Duration of response also favored the tremelimumab plus durvalumab regimen. Median DoR was not reached with tremelimumab plus durvalumab and chemotherapy compared with 6.4 months with pembrolizumab plus chemotherapy. At 6 months, 100% of responders in the tremelimumab plus durvalumab arm remained in response compared with 58.3% in the pembrolizumab arm (Skoulidis et al., 2026).

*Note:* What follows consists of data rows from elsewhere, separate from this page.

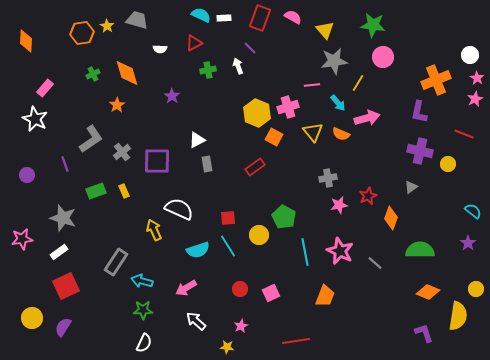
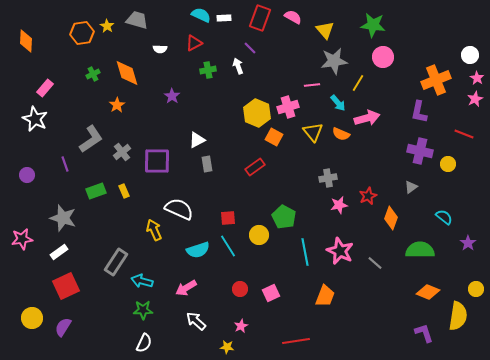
cyan semicircle at (473, 211): moved 29 px left, 6 px down
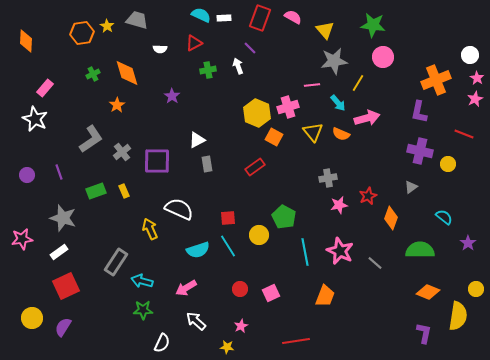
purple line at (65, 164): moved 6 px left, 8 px down
yellow arrow at (154, 230): moved 4 px left, 1 px up
purple L-shape at (424, 333): rotated 30 degrees clockwise
white semicircle at (144, 343): moved 18 px right
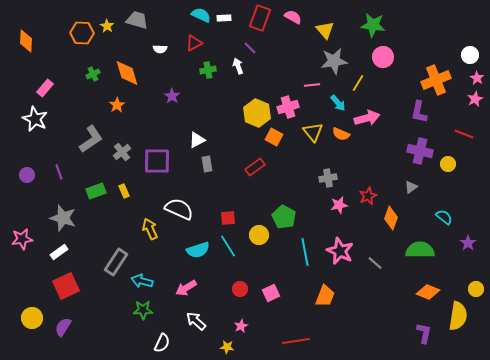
orange hexagon at (82, 33): rotated 10 degrees clockwise
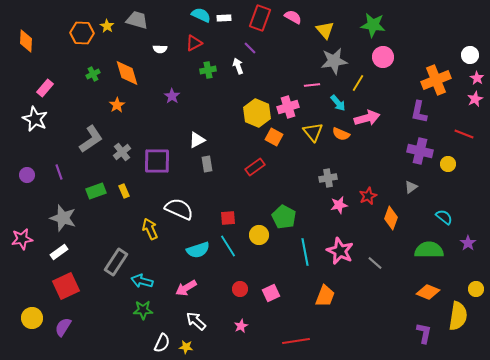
green semicircle at (420, 250): moved 9 px right
yellow star at (227, 347): moved 41 px left
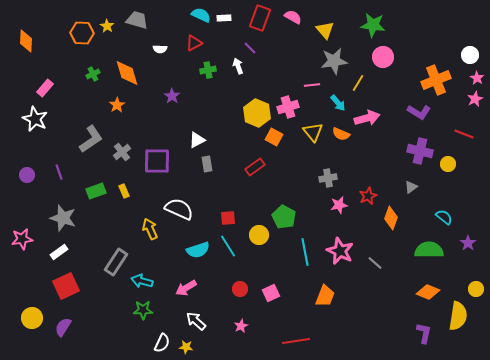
purple L-shape at (419, 112): rotated 70 degrees counterclockwise
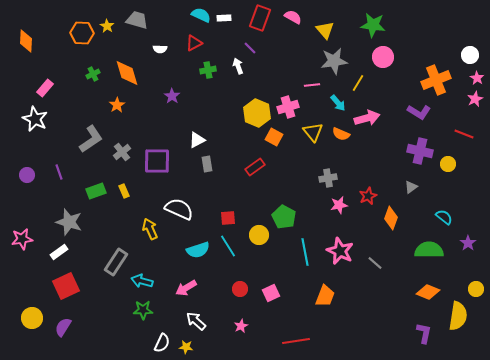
gray star at (63, 218): moved 6 px right, 4 px down
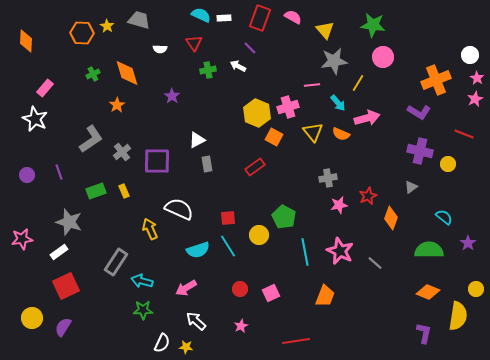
gray trapezoid at (137, 20): moved 2 px right
red triangle at (194, 43): rotated 36 degrees counterclockwise
white arrow at (238, 66): rotated 42 degrees counterclockwise
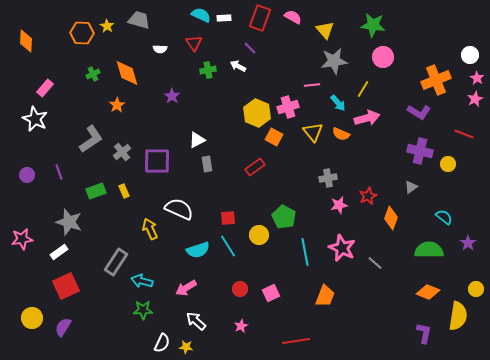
yellow line at (358, 83): moved 5 px right, 6 px down
pink star at (340, 251): moved 2 px right, 3 px up
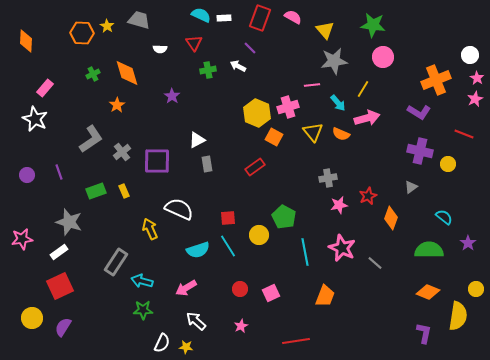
red square at (66, 286): moved 6 px left
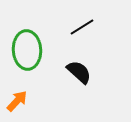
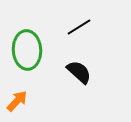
black line: moved 3 px left
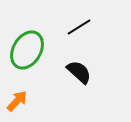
green ellipse: rotated 33 degrees clockwise
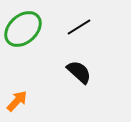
green ellipse: moved 4 px left, 21 px up; rotated 18 degrees clockwise
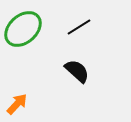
black semicircle: moved 2 px left, 1 px up
orange arrow: moved 3 px down
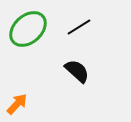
green ellipse: moved 5 px right
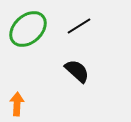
black line: moved 1 px up
orange arrow: rotated 40 degrees counterclockwise
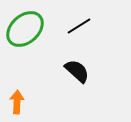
green ellipse: moved 3 px left
orange arrow: moved 2 px up
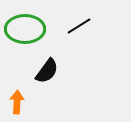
green ellipse: rotated 42 degrees clockwise
black semicircle: moved 30 px left; rotated 84 degrees clockwise
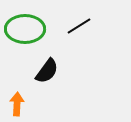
orange arrow: moved 2 px down
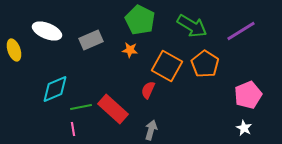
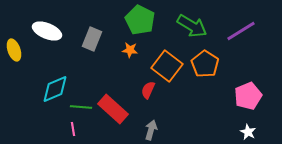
gray rectangle: moved 1 px right, 1 px up; rotated 45 degrees counterclockwise
orange square: rotated 8 degrees clockwise
pink pentagon: moved 1 px down
green line: rotated 15 degrees clockwise
white star: moved 4 px right, 4 px down
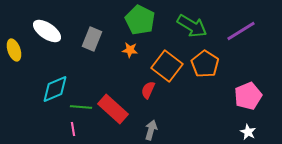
white ellipse: rotated 12 degrees clockwise
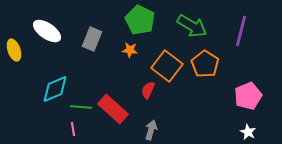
purple line: rotated 44 degrees counterclockwise
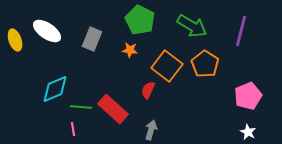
yellow ellipse: moved 1 px right, 10 px up
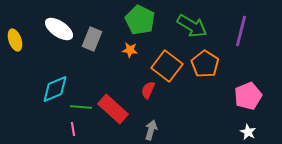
white ellipse: moved 12 px right, 2 px up
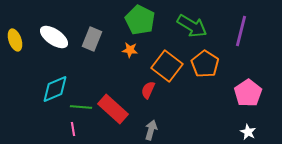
white ellipse: moved 5 px left, 8 px down
pink pentagon: moved 3 px up; rotated 12 degrees counterclockwise
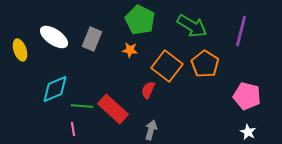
yellow ellipse: moved 5 px right, 10 px down
pink pentagon: moved 1 px left, 3 px down; rotated 24 degrees counterclockwise
green line: moved 1 px right, 1 px up
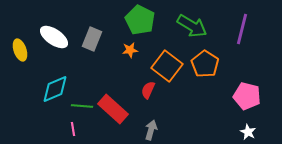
purple line: moved 1 px right, 2 px up
orange star: rotated 14 degrees counterclockwise
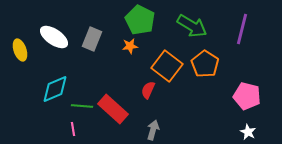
orange star: moved 4 px up
gray arrow: moved 2 px right
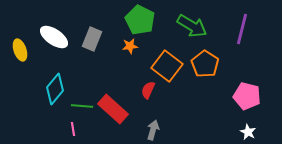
cyan diamond: rotated 28 degrees counterclockwise
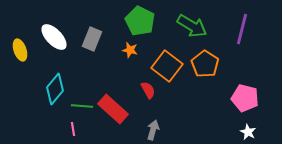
green pentagon: moved 1 px down
white ellipse: rotated 12 degrees clockwise
orange star: moved 4 px down; rotated 21 degrees clockwise
red semicircle: rotated 126 degrees clockwise
pink pentagon: moved 2 px left, 2 px down
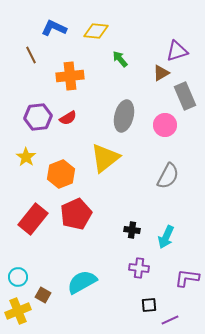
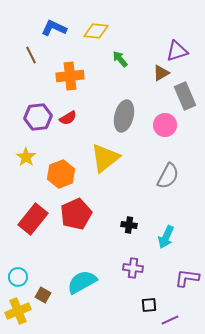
black cross: moved 3 px left, 5 px up
purple cross: moved 6 px left
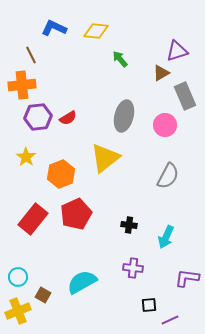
orange cross: moved 48 px left, 9 px down
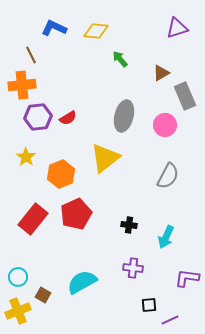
purple triangle: moved 23 px up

In an exploratory subgroup of patients with KRAS mutation only, the ORR was 48.0% with tremelimumab plus durvalumab and chemotherapy versus 33.3% with pembrolizumab plus chemotherapy.

Safety Findings
Safety appeared broadly comparable between arms. Grade 3 or 4 treatment-related adverse events occurred in 41.5% of patients treated with tremelimumab plus durvalumab and chemotherapy and 41.9% of patients treated with pembrolizumab plus chemotherapy.

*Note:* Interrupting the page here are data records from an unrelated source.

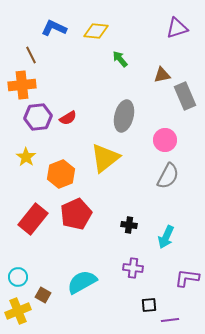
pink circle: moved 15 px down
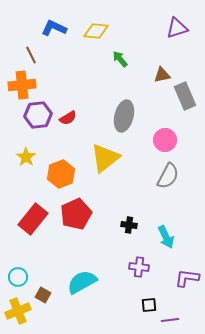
purple hexagon: moved 2 px up
cyan arrow: rotated 50 degrees counterclockwise
purple cross: moved 6 px right, 1 px up
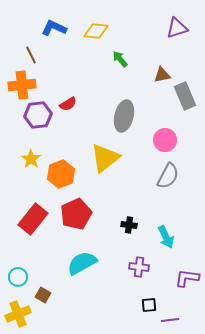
red semicircle: moved 14 px up
yellow star: moved 5 px right, 2 px down
cyan semicircle: moved 19 px up
yellow cross: moved 3 px down
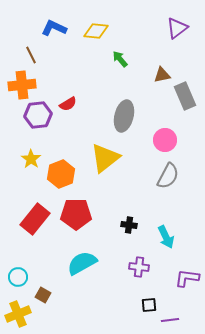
purple triangle: rotated 20 degrees counterclockwise
red pentagon: rotated 24 degrees clockwise
red rectangle: moved 2 px right
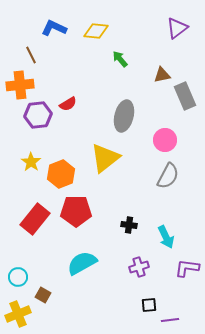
orange cross: moved 2 px left
yellow star: moved 3 px down
red pentagon: moved 3 px up
purple cross: rotated 24 degrees counterclockwise
purple L-shape: moved 10 px up
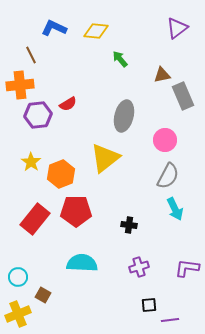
gray rectangle: moved 2 px left
cyan arrow: moved 9 px right, 28 px up
cyan semicircle: rotated 32 degrees clockwise
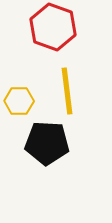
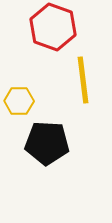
yellow line: moved 16 px right, 11 px up
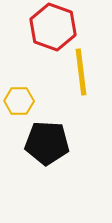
yellow line: moved 2 px left, 8 px up
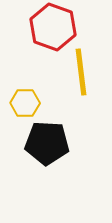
yellow hexagon: moved 6 px right, 2 px down
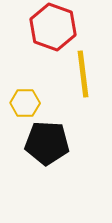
yellow line: moved 2 px right, 2 px down
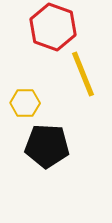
yellow line: rotated 15 degrees counterclockwise
black pentagon: moved 3 px down
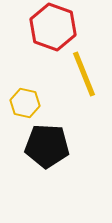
yellow line: moved 1 px right
yellow hexagon: rotated 12 degrees clockwise
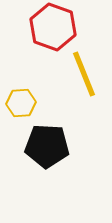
yellow hexagon: moved 4 px left; rotated 16 degrees counterclockwise
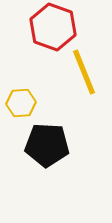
yellow line: moved 2 px up
black pentagon: moved 1 px up
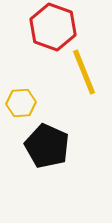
black pentagon: moved 1 px down; rotated 21 degrees clockwise
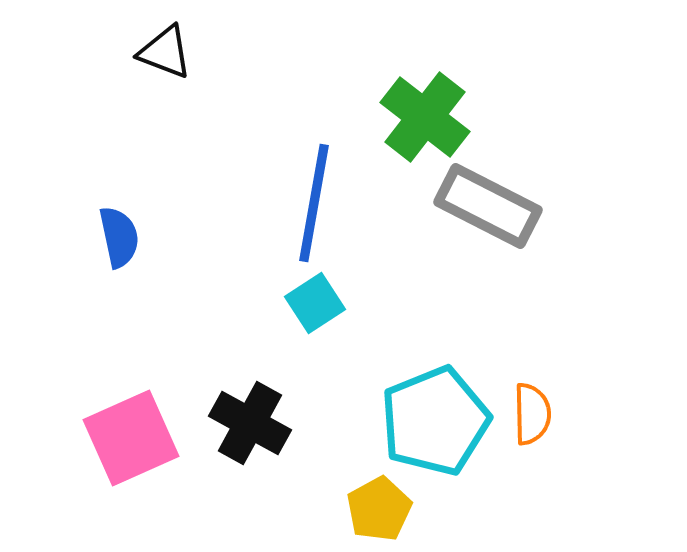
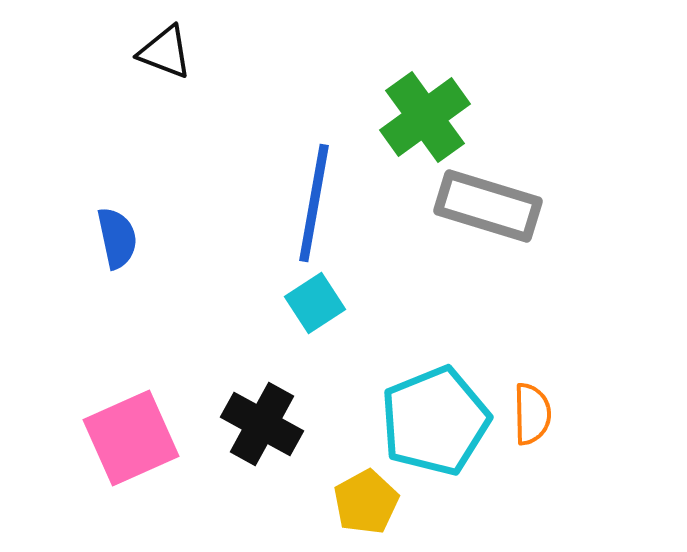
green cross: rotated 16 degrees clockwise
gray rectangle: rotated 10 degrees counterclockwise
blue semicircle: moved 2 px left, 1 px down
black cross: moved 12 px right, 1 px down
yellow pentagon: moved 13 px left, 7 px up
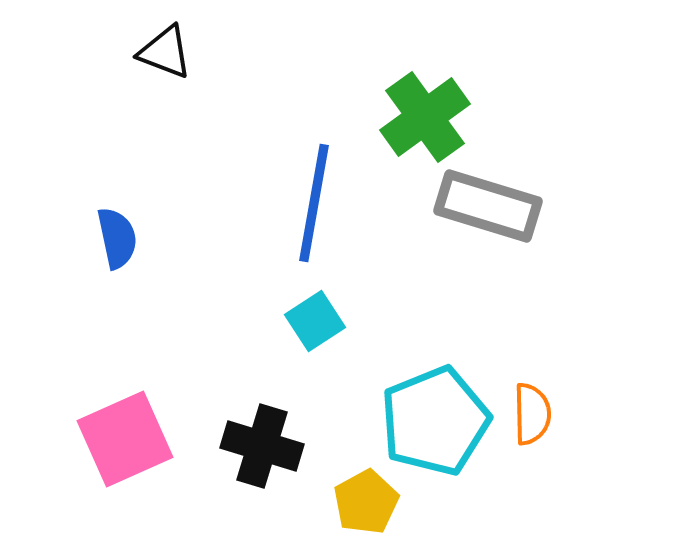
cyan square: moved 18 px down
black cross: moved 22 px down; rotated 12 degrees counterclockwise
pink square: moved 6 px left, 1 px down
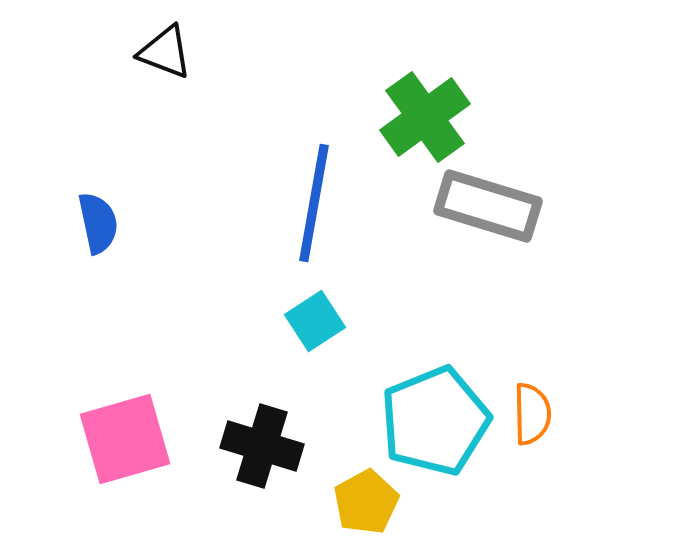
blue semicircle: moved 19 px left, 15 px up
pink square: rotated 8 degrees clockwise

Treatment-related adverse events leading to discontinuation occurred in 2.4% versus 4.7% of patients, respectively. Treatment-related adverse events leading to death occurred in 0% of patients in the tremelimumab plus durvalumab arm and 2.3% in the pembrolizumab arm.
According to the presentation, no new safety signals were identified, and the adverse event profile was consistent with the known profiles of the study regimens (Skoulidis et al., 2026).
Clinical Meaning
The TRITON interim analysis suggests a potential role for CTLA-4 intensification in patients with STK11, KEAP1, and/or KRAS-mutated non-squamous metastatic NSCLC, a group with high unmet need and historically challenging immunotherapy outcomes.

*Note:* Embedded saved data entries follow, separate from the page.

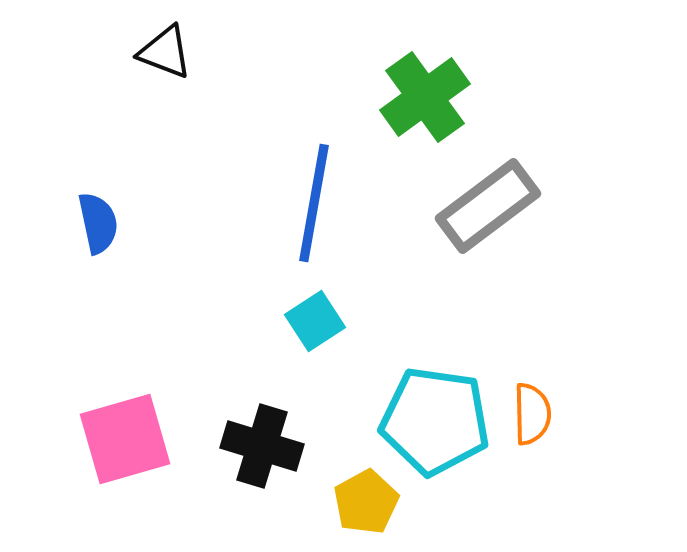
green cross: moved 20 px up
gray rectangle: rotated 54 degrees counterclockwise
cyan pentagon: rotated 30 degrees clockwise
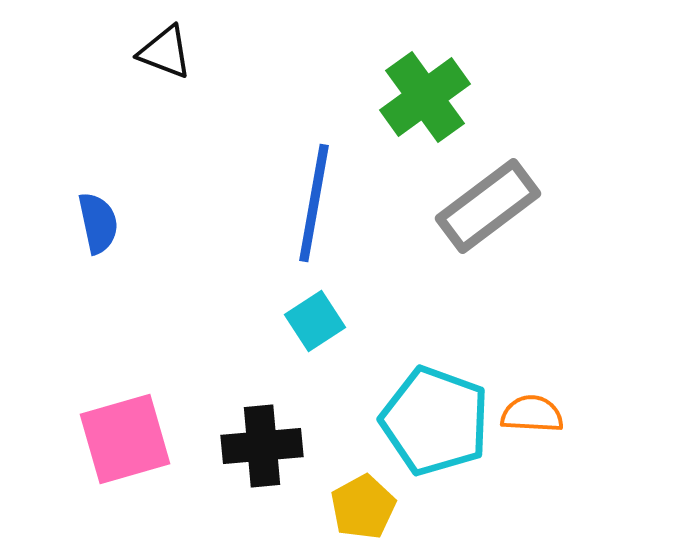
orange semicircle: rotated 86 degrees counterclockwise
cyan pentagon: rotated 12 degrees clockwise
black cross: rotated 22 degrees counterclockwise
yellow pentagon: moved 3 px left, 5 px down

However, the findings remain preliminary. The most important endpoint, progression-free survival, was not yet available at this interim analysis because the sponsor remained blinded. Therefore, the current data should be interpreted as an early signal based on response rate, response durability, and safety rather than definitive evidence of superiority.
The most clinically interesting signal is the longer duration of response with tremelimumab plus durvalumab and chemotherapy, especially the 6-month response durability rate of 100% versus 58.3%. If this translates into improved PFS and eventually survival, TRITON may help define a biomarker-driven role for CTLA-4-based chemoimmunotherapy in metastatic NSCLC.

Key Takeaway
The interim TRITON analysis showed numerically higher ORR and more durable responses with tremelimumab plus durvalumab and chemotherapy compared with pembrolizumab plus chemotherapy in first-line non-squamous metastatic NSCLC with STK11, KEAP1, and/or KRAS mutations.
The data support further follow-up, especially for PFS and OS, to determine whether this early response signal becomes a practice-relevant treatment strategy.